> **AVAILABLE DATA**:
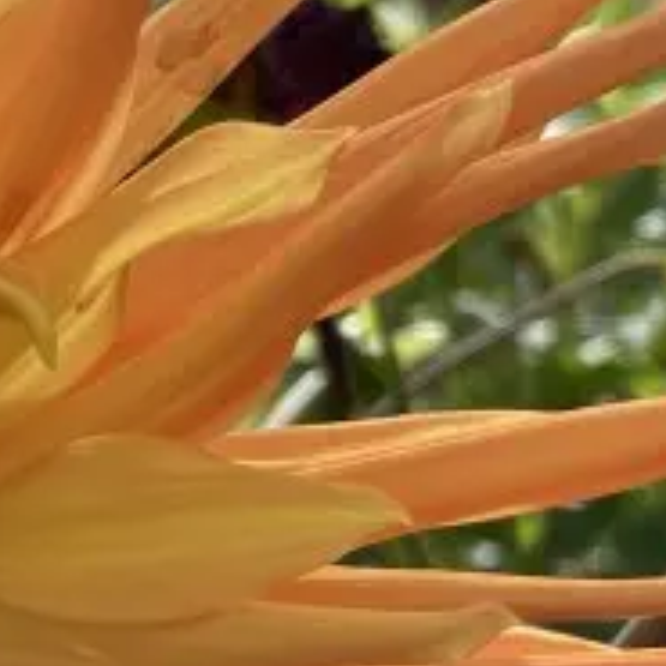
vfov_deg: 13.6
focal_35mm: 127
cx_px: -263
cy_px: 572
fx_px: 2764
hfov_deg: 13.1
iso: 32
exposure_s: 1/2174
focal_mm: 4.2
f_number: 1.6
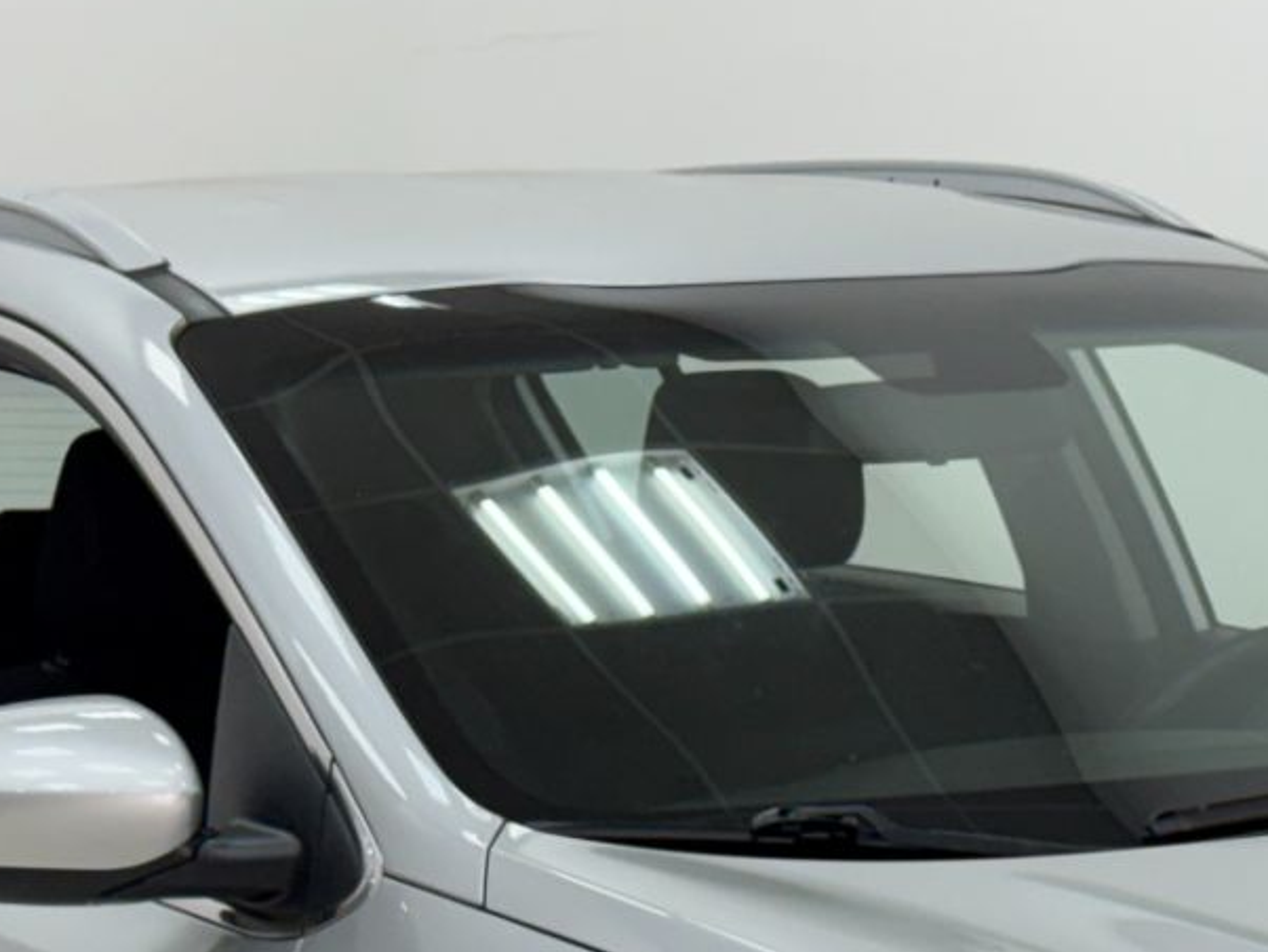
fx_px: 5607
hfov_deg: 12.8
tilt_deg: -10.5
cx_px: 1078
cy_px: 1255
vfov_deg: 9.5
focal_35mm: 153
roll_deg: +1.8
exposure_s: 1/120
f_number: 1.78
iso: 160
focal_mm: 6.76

---

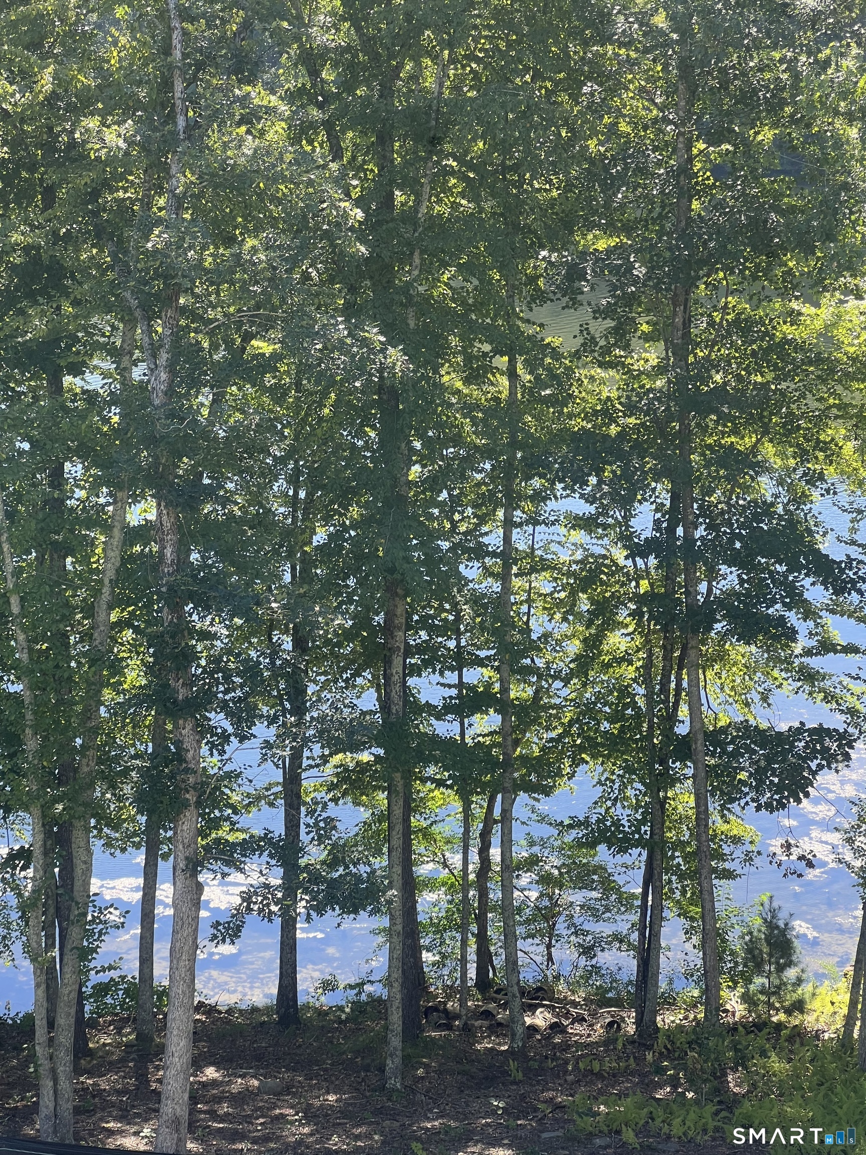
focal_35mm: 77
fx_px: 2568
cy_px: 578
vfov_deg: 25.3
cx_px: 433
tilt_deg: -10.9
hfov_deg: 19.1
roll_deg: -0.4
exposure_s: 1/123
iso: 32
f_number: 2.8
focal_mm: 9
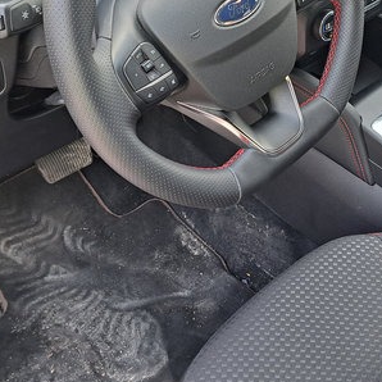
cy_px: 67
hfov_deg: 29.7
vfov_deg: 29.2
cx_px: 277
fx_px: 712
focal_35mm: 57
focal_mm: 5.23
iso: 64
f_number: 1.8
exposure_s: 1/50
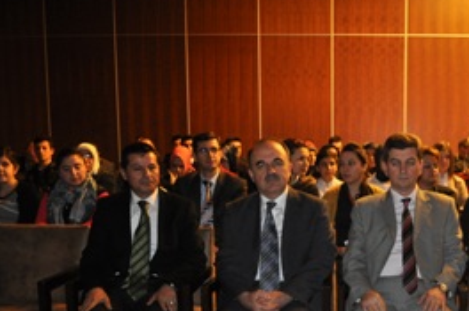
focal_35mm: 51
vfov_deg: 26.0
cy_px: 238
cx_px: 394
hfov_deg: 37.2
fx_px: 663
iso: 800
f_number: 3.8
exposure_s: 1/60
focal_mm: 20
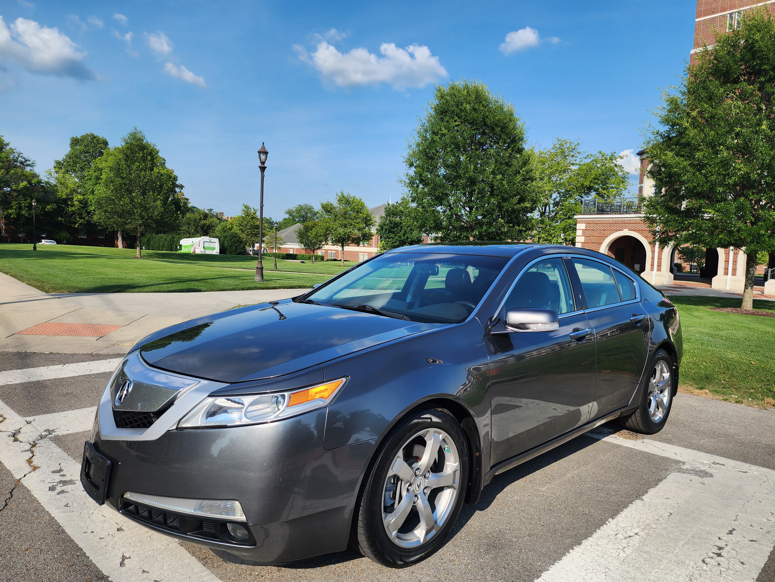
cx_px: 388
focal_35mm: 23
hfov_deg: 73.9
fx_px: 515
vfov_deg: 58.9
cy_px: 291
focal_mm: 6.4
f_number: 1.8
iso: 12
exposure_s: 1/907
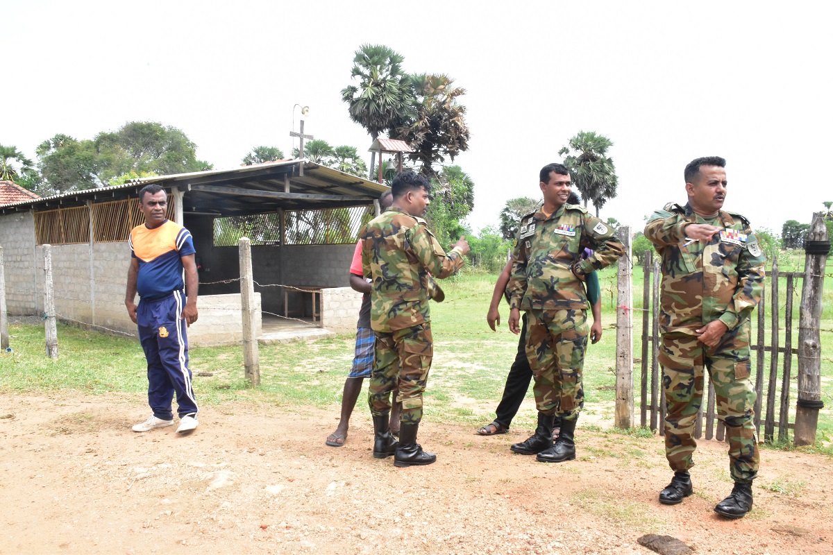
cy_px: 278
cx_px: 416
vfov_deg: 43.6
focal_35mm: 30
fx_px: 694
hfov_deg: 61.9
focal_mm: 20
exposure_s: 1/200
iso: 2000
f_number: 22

...

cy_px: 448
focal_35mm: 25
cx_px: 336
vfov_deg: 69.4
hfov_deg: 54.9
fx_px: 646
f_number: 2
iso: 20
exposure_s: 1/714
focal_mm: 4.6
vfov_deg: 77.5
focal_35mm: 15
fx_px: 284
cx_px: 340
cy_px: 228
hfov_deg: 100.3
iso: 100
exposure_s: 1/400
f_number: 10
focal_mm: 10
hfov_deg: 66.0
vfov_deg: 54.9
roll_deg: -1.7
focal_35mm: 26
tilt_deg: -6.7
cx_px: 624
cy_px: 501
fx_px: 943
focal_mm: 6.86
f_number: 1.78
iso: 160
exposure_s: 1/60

> **PROBLEM**: Copy exactly the lines of the listing above between the one holding "focal_mm: 4.2" and the one holding "focal_mm: 6.76", inclusive; omit all pictures.

> **RESPONSE AREA**:
focal_mm: 4.2
f_number: 1.6
fx_px: 5607
hfov_deg: 12.8
tilt_deg: -10.5
cx_px: 1078
cy_px: 1255
vfov_deg: 9.5
focal_35mm: 153
roll_deg: +1.8
exposure_s: 1/120
f_number: 1.78
iso: 160
focal_mm: 6.76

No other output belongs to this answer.